Bush and his inner circle conceived of this as a great crusade, and, at its unveiling, a clear majority of citizens also judged the preposterous enterprise to be justifiable, feasible, and indeed necessary. At least two factors help to explain their apparent gullibility.
The first is self-induced historical amnesia. Shortly after 9/11, Deputy Secretary of State Richard Armitage growled that “history starts today.” His sentiment suffused the Bush administration and was widely shared among the American people. The grievous losses suffered in the attacks on the World Trade Center and the Pentagon had rendered irrelevant all that went before—hence the notable absence of interest among Americans in how the modern Middle East had come into existence, or in the role the United States had played since World War II in its evolution. The events of 9/11 wiped the slate clean, and on this clean slate the Bush administration, in quintessential American fashion, fancied that it could begin the history of the Greater Middle East all over again.

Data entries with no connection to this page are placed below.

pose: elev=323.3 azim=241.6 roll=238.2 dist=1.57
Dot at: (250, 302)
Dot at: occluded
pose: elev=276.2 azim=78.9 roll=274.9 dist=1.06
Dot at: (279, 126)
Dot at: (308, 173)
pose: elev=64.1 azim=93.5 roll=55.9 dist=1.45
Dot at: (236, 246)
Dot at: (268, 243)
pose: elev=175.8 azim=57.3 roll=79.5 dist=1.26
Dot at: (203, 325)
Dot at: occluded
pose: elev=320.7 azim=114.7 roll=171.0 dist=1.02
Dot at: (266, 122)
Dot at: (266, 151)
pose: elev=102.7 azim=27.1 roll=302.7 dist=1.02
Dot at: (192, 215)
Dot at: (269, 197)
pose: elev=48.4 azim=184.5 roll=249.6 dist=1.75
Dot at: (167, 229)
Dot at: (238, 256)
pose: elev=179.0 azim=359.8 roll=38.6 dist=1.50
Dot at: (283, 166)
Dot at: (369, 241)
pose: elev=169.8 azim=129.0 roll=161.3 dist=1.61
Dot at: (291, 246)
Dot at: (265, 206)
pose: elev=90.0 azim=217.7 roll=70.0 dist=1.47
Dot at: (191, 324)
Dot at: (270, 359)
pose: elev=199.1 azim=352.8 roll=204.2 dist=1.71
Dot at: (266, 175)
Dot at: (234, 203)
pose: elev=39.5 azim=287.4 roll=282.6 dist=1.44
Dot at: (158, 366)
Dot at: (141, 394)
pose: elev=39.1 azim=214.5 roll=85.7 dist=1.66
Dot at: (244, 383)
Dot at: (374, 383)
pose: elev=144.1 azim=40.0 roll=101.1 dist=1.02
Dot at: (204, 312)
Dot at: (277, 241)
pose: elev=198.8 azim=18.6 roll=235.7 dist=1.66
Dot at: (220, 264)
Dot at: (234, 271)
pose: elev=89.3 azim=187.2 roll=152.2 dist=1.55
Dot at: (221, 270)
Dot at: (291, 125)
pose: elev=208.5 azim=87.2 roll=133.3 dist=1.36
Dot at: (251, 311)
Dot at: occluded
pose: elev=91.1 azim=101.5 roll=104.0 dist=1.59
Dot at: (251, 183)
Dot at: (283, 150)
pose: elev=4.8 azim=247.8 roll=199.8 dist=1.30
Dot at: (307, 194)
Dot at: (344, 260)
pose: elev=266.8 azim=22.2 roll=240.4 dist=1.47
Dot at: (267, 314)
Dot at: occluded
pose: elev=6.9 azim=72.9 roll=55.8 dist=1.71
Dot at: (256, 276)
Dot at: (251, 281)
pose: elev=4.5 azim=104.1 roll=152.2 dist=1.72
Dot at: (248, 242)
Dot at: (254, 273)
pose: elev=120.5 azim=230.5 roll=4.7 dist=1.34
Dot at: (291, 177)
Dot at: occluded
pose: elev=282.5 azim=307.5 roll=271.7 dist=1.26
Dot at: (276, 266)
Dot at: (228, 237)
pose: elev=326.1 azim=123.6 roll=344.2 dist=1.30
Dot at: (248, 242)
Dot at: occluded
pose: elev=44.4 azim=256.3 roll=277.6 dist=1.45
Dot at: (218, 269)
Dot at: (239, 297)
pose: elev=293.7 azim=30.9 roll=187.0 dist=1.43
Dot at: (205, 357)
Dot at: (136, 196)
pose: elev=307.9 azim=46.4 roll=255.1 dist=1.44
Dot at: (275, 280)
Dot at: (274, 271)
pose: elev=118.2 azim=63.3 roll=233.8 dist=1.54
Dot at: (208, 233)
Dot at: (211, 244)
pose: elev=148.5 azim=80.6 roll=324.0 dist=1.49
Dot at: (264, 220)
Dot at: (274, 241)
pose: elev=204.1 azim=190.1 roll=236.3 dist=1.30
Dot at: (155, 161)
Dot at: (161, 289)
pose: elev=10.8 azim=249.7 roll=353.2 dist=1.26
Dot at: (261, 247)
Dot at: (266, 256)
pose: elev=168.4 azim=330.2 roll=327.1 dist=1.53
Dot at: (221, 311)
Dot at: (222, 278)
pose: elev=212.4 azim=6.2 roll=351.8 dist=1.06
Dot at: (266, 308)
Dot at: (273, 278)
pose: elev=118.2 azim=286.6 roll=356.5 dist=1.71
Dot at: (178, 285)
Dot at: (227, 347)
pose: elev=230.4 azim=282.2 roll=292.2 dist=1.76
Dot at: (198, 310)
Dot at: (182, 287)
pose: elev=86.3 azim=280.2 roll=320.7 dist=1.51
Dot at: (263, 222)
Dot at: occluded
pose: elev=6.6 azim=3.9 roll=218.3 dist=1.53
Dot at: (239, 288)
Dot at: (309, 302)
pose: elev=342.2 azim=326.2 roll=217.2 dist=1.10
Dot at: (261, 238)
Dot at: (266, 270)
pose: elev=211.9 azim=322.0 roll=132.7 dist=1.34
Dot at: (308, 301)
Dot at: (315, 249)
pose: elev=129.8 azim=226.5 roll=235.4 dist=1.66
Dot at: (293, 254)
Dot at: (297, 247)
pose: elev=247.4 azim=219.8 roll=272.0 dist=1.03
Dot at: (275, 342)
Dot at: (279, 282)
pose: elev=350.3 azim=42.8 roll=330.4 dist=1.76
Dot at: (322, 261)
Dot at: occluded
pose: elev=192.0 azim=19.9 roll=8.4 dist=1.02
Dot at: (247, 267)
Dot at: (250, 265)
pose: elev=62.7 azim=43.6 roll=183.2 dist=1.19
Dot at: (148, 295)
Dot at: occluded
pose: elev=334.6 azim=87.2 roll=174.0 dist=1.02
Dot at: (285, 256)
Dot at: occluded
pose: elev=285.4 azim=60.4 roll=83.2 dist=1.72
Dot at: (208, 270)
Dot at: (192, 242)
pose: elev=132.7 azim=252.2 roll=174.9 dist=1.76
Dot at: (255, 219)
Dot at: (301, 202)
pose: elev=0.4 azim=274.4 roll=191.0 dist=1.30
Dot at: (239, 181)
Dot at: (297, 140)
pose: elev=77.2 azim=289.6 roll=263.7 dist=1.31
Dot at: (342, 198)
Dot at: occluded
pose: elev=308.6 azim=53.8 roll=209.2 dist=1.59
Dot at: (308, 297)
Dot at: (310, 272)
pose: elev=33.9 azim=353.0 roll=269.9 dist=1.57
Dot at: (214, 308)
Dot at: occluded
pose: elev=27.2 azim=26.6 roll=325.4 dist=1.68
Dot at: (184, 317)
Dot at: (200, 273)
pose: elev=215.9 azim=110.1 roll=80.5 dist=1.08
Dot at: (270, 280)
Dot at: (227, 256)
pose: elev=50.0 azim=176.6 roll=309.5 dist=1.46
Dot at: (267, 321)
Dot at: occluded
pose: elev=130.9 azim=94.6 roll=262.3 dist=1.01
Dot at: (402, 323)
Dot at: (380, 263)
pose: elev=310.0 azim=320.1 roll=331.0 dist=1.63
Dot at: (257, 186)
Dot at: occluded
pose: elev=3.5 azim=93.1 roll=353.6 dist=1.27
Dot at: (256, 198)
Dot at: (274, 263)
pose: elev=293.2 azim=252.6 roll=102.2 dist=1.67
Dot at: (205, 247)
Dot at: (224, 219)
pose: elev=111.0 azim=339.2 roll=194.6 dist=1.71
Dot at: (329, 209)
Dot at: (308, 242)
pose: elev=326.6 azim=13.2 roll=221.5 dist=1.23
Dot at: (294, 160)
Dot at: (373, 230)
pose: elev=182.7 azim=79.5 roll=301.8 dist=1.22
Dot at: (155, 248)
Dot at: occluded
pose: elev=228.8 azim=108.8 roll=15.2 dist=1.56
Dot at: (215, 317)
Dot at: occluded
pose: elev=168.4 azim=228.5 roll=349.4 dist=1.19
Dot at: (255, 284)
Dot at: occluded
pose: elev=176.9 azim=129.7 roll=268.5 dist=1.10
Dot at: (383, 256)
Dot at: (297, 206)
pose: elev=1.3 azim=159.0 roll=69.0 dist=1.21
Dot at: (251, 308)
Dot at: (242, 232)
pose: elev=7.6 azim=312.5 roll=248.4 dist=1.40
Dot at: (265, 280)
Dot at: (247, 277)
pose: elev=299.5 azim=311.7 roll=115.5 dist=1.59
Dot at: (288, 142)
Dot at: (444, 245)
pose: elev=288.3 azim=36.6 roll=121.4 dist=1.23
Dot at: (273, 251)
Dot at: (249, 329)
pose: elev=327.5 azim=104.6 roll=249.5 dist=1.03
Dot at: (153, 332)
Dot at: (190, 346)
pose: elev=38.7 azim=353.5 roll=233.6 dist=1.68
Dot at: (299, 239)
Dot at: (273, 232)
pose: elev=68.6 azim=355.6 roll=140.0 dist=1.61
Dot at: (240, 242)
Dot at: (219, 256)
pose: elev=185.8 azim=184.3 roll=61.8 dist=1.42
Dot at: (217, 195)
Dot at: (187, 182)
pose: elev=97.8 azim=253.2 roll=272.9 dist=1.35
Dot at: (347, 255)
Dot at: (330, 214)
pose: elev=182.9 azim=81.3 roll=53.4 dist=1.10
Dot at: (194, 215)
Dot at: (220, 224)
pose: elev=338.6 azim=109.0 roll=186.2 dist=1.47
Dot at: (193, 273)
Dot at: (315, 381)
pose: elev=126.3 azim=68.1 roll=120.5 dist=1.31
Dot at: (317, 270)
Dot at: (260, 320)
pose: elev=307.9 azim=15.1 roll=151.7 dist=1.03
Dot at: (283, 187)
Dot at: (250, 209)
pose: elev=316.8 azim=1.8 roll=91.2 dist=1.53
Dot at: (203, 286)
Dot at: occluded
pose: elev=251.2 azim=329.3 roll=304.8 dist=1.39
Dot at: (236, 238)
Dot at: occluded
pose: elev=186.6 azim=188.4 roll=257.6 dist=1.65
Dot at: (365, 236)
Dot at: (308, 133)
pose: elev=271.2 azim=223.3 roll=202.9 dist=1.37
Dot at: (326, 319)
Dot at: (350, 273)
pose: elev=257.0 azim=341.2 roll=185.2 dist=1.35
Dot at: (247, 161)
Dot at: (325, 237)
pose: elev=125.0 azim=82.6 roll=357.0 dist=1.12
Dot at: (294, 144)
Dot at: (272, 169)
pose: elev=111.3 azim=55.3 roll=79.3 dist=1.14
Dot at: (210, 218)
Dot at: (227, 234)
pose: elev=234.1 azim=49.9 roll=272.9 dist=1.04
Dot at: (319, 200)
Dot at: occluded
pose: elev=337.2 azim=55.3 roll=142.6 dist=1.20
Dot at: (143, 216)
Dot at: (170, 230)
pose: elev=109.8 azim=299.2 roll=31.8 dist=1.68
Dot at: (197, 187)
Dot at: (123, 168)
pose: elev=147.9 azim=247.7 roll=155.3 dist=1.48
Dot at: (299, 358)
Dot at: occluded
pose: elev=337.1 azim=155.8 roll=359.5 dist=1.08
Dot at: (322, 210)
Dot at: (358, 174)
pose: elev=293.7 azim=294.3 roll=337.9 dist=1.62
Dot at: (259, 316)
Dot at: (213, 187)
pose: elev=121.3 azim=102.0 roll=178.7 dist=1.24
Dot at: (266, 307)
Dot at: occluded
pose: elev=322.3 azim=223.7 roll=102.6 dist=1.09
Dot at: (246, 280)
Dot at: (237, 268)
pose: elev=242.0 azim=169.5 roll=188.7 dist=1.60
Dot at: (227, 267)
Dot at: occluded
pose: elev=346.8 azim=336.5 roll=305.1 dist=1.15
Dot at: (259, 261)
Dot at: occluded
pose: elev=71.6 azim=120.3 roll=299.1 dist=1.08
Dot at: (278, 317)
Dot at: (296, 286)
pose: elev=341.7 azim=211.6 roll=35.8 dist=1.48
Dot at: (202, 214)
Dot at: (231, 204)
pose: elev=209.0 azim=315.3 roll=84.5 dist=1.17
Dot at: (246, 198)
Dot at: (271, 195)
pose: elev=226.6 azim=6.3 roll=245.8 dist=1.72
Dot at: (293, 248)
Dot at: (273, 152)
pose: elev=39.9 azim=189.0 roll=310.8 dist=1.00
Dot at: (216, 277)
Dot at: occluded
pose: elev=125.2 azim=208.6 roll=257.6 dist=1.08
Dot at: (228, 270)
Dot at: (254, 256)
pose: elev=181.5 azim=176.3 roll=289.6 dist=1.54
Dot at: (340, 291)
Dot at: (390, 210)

There is a second explanation for this extraordinary confidence in America’s ability to reorder nations according to its own preferences. The progressive militarization of US policy since Vietnam—especially US policy as it related to the Middle East—had acquired a momentum to which the events of 9/11 only added. The aura that by 2001 had come to suffuse American attitudes toward war, soldiers, and military institutions had dulled the capacity of the American people to think critically about the actual limits of military power. And nowhere had those attitudes gained a deeper lodgment than in the upper echelons of the younger Bush’s administration. The experiences of the previous thirty years had thoroughly militarized the individuals to whom the president turned in shaping his Global War on Terror, formulating grand statements, such as his National Security Strategy of the United States of America, and planning campaigns, such as the invasions of Afghanistan and Iraq. Theirs was a vision, writes James Mann in The Rise of the Vulcans (2004), of “a United States whose military power was so awesome that it no longer needed to make compromises or accommodations (unless it chose to do so) with any other nation or groups of countries.”